Abstract
Vertebrate cellular immunity displays substantial variation among taxa and environments. Hematological parameters such as white blood-cell counts have emerged as a valuable tool to understand this variation by assessing the immunological status of individuals. These tools have long revealed that vertebrate cellular immune systems are highly plastic and respond to injury and infection. However, cellular immune systems may also be able to anticipate a high risk of injury from environmental cues (e.g., predation-related cues) and respond plastically ahead of time. We studied white blood-cell (leukocyte) profiles in African cichlids Pelvicachromis taeniatus that were raised for 4 years under different levels of perceived predation risk. In a split-clutch design, we raised fish from hatching onwards under chronic exposure to either conspecific alarm cues (communicating high predation risk) or a distilled water control treatment. Differential blood analysis revealed that alarm cue-exposed fish had twice as many lymphocytes in peripheral blood as did controls, a condition called lymphocytosis.
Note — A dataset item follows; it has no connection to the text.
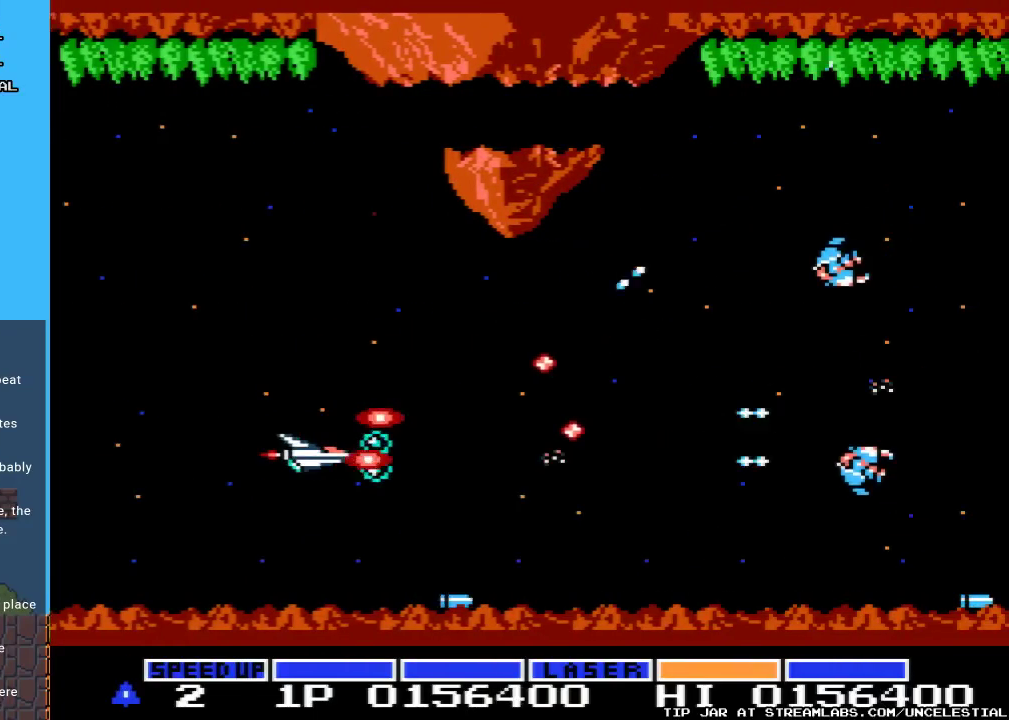
{"buttons": ["A", "DPAD_UP"], "events": [[100, "A", "up"], [100, "DPAD_LEFT", "up"], [200, "A", "down"], [267, "DPAD_UP", "down"], [333, "A", "up"], [333, "DPAD_LEFT", "down"], [433, "A", "down"], [433, "DPAD_LEFT", "up"]]}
The presence of a higher number of lymphocytes makes the cellular immune response more potent, which accelerates the removal of invading foreign antigens from the bloodstream, and, therefore, may be putatively beneficial in the face of injury. This observed lymphocytosis after long-term exposure to conspecific alarm cues constitutes first evidence for an anticipatory and adaptive plastic response of the cellular immune system to future immunological challenges.
Highlights
Male and female leukocyte profiles did not differ in their response to the treatment (“interaction sex × treatment”, likelihood ratio tests (LRT): leukocytes, χ2 = 0.117, p = 0.732; lymphocytes, χ2 = 0.321, p = 0.571; neutrophils, χ2 = 0.006, p = 0.939; monocytes, χ2 = 2.585, p = 0.108; proportion neutrophils:lymphocytes, χ2 = 0.152, p = 0.697)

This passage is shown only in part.